ÉPOCA – O que pode ser feito então?
Cardozo – O governo tem de aperfeiçoar a Operação Sentinela e o Pefron (Policiamento Especializado de Fronteiras), aprofundar as relações da Polícia Federal com as Forças Armadas para aproveitar a capacidade operacional e logística dos militares. Precisamos utilizar mecanismos tecnológicos de ponta. Inteligência e informação são indispensáveis. Os veículos aéreos não tripulados, os Vants, começarão a operar em fevereiro, percorrendo as fronteiras e registrando ações sintonizadas com as Forças terrestres.


ÉPOCA – O crime organizado não atua somente no tráfico de drogas. Age na evasão de divisas e em outros crimes que envolvem personagens de colarinho branco. Como combater esse tipo de crime?
Cardozo – A estrutura do crime organizado é proporcional ao nível de corrupção no Estado, o que exige combater esse crime com muito vigor.

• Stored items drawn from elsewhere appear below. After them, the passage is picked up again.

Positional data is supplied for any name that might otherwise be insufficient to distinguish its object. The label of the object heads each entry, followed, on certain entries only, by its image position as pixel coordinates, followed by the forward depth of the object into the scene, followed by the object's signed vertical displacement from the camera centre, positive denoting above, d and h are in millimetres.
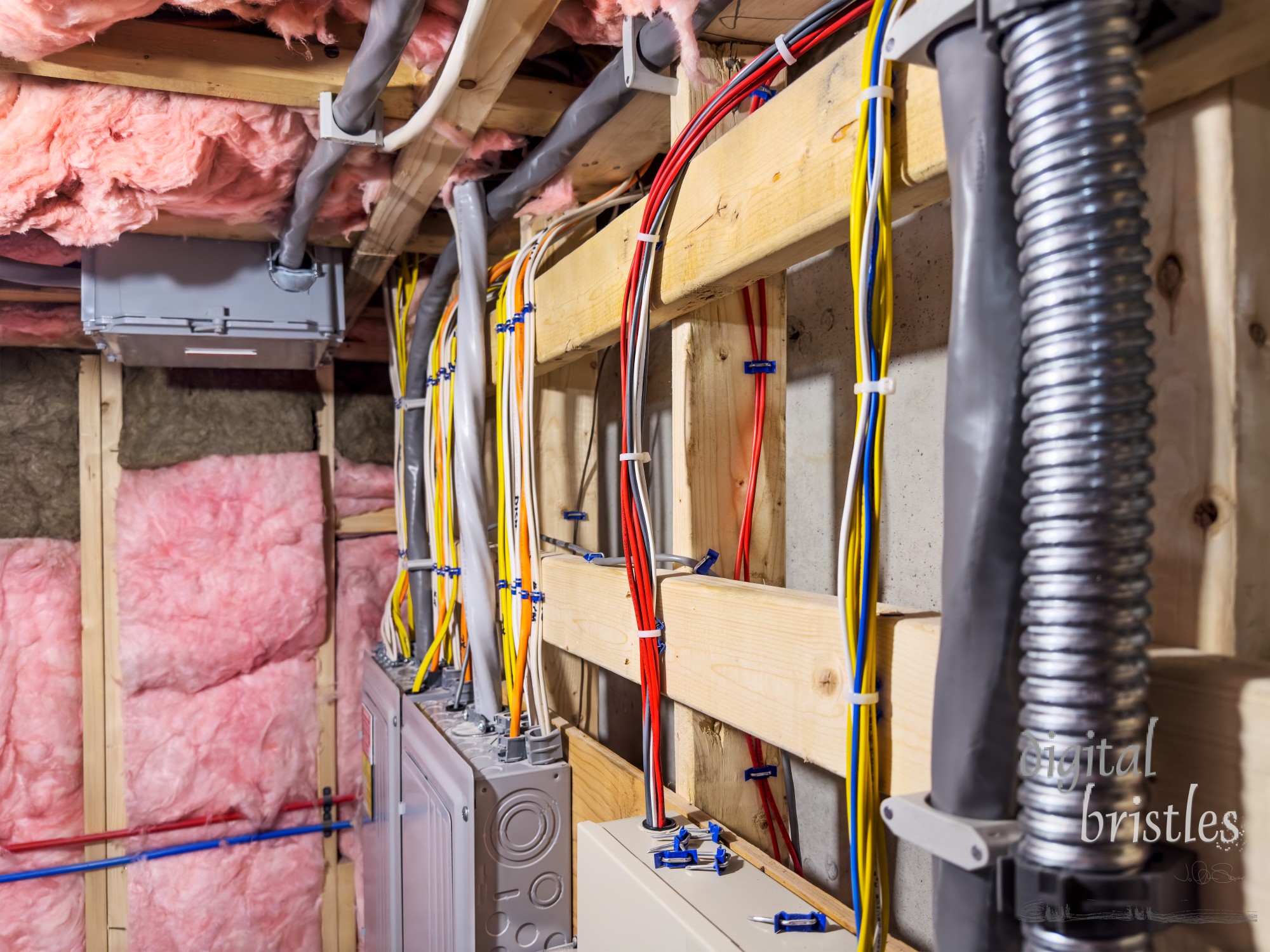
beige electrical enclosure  737 -392
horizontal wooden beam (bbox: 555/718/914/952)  834 -401
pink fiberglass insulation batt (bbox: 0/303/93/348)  2191 +471
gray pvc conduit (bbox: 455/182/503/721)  1390 +80
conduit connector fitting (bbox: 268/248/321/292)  1791 +474
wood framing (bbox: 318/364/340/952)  2656 -602
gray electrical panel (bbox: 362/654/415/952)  1736 -688
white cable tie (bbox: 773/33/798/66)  698 +364
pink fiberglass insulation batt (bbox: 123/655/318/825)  2467 -743
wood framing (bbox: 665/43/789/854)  956 +40
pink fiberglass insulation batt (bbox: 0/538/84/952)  2365 -658
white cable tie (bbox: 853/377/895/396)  580 +70
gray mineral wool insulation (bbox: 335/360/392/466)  2705 +268
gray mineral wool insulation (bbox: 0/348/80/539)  2406 +166
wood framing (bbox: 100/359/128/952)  2471 -484
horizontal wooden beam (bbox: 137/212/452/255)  1629 +536
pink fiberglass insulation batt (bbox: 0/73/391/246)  1182 +530
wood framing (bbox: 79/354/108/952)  2449 -399
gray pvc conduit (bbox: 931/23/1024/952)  442 -11
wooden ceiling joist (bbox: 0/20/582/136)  1047 +553
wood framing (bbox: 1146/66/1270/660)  450 +61
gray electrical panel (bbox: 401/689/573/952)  1216 -533
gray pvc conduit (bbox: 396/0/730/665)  906 +468
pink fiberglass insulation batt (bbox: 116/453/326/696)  2447 -202
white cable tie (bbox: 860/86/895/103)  582 +274
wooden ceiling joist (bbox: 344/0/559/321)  922 +509
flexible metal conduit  392 +36
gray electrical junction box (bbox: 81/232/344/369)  1654 +406
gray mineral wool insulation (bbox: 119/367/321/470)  2467 +246
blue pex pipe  2379 -1040
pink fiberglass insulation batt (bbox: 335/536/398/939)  2680 -457
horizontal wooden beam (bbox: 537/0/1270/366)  447 +250
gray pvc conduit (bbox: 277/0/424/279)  857 +484
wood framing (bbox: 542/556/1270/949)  426 -150
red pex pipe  2375 -968
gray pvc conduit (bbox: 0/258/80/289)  1703 +463
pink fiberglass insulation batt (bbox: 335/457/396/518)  2711 +28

Ao longo do governo Lula, a Polícia Federal atuou de forma republicana e livre de orientações políticas. Cada vez mais teremos uma polícia de Estado, e não de um governo. O Ministério da Justiça se capacitou para buscar o dinheiro desviado e a Secretaria Nacional de Justiça hoje tem um órgão que visa à recuperação desses ativos. O governo garantiu independência do Ministério Público com nomeações de procuradores-gerais sem comprometimento com o acobertamento de situações. Essas ações terão continuidade.


ÉPOCA – O governo Dilma começou com uma denúncia contra o recém-nomeado secretário executivo do Ministério do Turismo, Frederico da Costa, que teve os bens bloqueados pela Justiça por irregularidades na extinta Sudam. Como ficará o combate à corrupção na máquina pública?
Cardozo – A presidenta Dilma Rousseff tem uma diretriz muito segura em relação à formação de sua equipe de governo. Ela nos orientou dizendo que as nomeações para cargos de confiança deveriam respeitar os critérios da Lei Ficha Limpa e que não permitiria indicações que transgredissem os critérios dessa lei. Ela me disse textualmente: se uma pessoa não tem condições de disputar eleição, não pode ocupar cargo público. Esse é o critério que a presidenta estabeleceu para todos os ministros e os cargos de confiança. Foi uma promessa eleitoral que ela cumprirá. Quanto a casos individuais, não posso tecer considerações a respeito. Respeito todas as nomeações feitas pela presidenta. Mas entendo que as leis precisam ser aperfeiçoadas para que possamos ter os processos administrativos mais ágeis e expulsar do serviço público quem comprovadamente cometeu irregularidades.